The regular expression for this is ^0*1*0*$ (or maybe ^0*1+0*$ if there is an assumption that there must be at least one 1). The transition function is thus:
transition_fn =  [
    [1,2], # state 1: 0*
    [3,2], # state 2: 1* 
    [3,0], # state 3: 0* 
    ]
For an array of length 4 there are 11 solutions:
[0, 0, 0, 0]
[0, 0, 0, 1]
[0, 0, 1, 0]
[0, 0, 1, 1]
[0, 1, 0, 0]
[0, 1, 1, 0]
[0, 1, 1, 1]
[1, 0, 0, 0]
[1, 1, 0, 0]
[1, 1, 1, 0]
[1, 1, 1, 1]

num_solutions: 11
failures: 0
branches: 20
wall_time: 0 ms
For an array of length 100 there are 5051 solutions, still with 0 failures (and 10100 branches).
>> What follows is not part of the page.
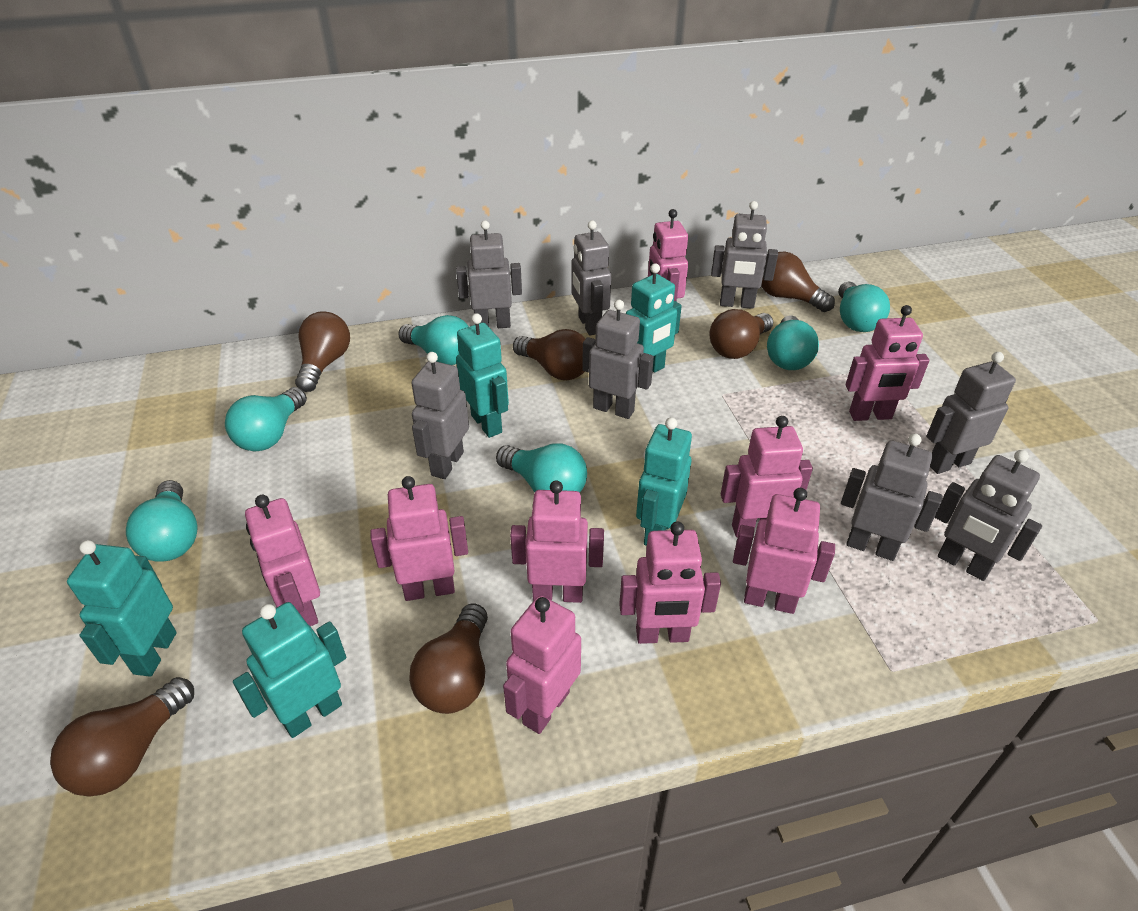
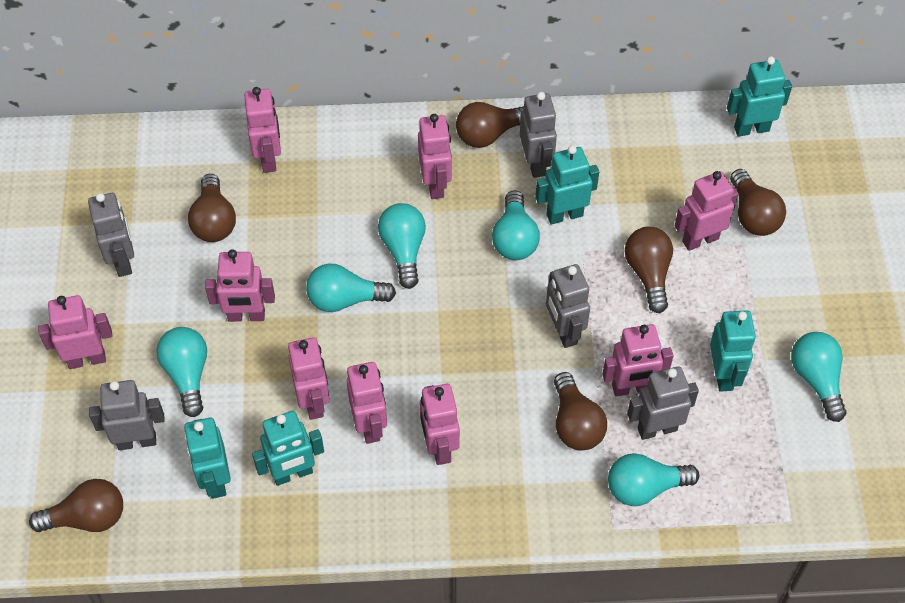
grey robot: [411,352,469,479] [456,220,522,328] [571,220,611,335] [582,300,654,419] [711,201,778,309] [841,434,943,561] [926,352,1016,474] [935,450,1042,581] = 8 -> [88,193,134,277] [89,380,165,450] [520,92,557,178] [546,264,590,348] [627,366,699,440] = 5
It takes about 4 seconds to generate and print all solutions; without printing it takes 0.2 seconds.

Regular expressions

Model: regexp.py

The history behind this is that my last name (Kjellerstrand) is quite often misspelled, in ways according to this regular expression:
k(je|ä)ll(er|ar)?(st|b)r?an?d
Note: In Swedish the two constructs "kje(ll)" and "kä(ll)" sounds alike.
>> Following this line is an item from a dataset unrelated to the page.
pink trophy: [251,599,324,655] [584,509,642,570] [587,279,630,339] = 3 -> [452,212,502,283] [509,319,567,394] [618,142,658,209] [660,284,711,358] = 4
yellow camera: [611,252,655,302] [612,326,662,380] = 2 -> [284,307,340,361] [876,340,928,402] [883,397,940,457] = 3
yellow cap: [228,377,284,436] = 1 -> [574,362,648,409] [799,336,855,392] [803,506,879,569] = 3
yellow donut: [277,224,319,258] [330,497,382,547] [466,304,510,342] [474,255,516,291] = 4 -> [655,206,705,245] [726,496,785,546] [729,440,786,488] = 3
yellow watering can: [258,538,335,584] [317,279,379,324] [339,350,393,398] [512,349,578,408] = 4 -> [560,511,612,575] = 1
This model generates all the words that can be construed by this regular expression. As with the other models, we create a DFA. Note that the states are groups of characters (maybe it should be just single characters):
transition_fn =  [
   # 1 2 3 4 5 6 7 8 9 0 1 2     # 
    [0,2,3,0,0,0,0,0,0,0,0,0],   #  1 k 
    [0,0,0,4,0,0,0,0,0,0,0,0],   #  2 je
    [0,0,0,4,0,0,0,0,0,0,0,0],   #  3 ä
    [0,0,0,0,5,6,7,8,0,0,0,0],   #  4 ll
    [0,0,0,0,0,0,7,8,0,0,0,0],   #  5 er
    [0,0,0,0,0,0,7,8,0,0,0,0],   #  6 ar
    [0,0,0,0,0,0,0,0,9,10,0,0],  #  7 st 
    [0,0,0,0,0,0,0,0,9,10,0,0],  #  8 b
    [0,0,0,0,0,0,0,0,0,10,0,0],  #  9 r
    [0,0,0,0,0,0,0,0,0,0,11,12], # 10 a
    [0,0,0,0,0,0,0,0,0,0,0,12],  # 11 n
                                 # 12 d 
    ]

s = ['k','je','ä','ll','er','ar','st','b','r','a','n','d']
Running the program generates all the 48 variants of my last name. Though, I have to confess that I have never been called "Kjellbad", "Källbad" or "Kjellbrad". Yet.
kjellstad
kjellbad
källstad
källbad
kjellerstad
kjellerbad
kjellarstad
kjellarbad
kjellstrad
kjellstand
kjellbrad
kjellband
källerstad
källerbad
källarstad
källarbad
källstrad
källstand
källbrad
källband
kjellerstrad
kjellerstand
kjellerbrad
kjellerband
kjellarstrad
kjellarstand
kjellarbrad
kjellarband
kjellstrand
kjellbrand
källerstrad
källerstand
källerbrad
källerband
källarstrad
källarstand
källarbrad
källarband
källstrand
källbrand
kjellerstrand
kjellerbrand
kjellarstrand
kjellarbrand
källerstrand
källerbrand
källarstrand
källarbrand
Compare with the Gecode model all_regexp.cpp, and was described in Regular expressions in Gecode. Here I also describe my fascination with regular expressions.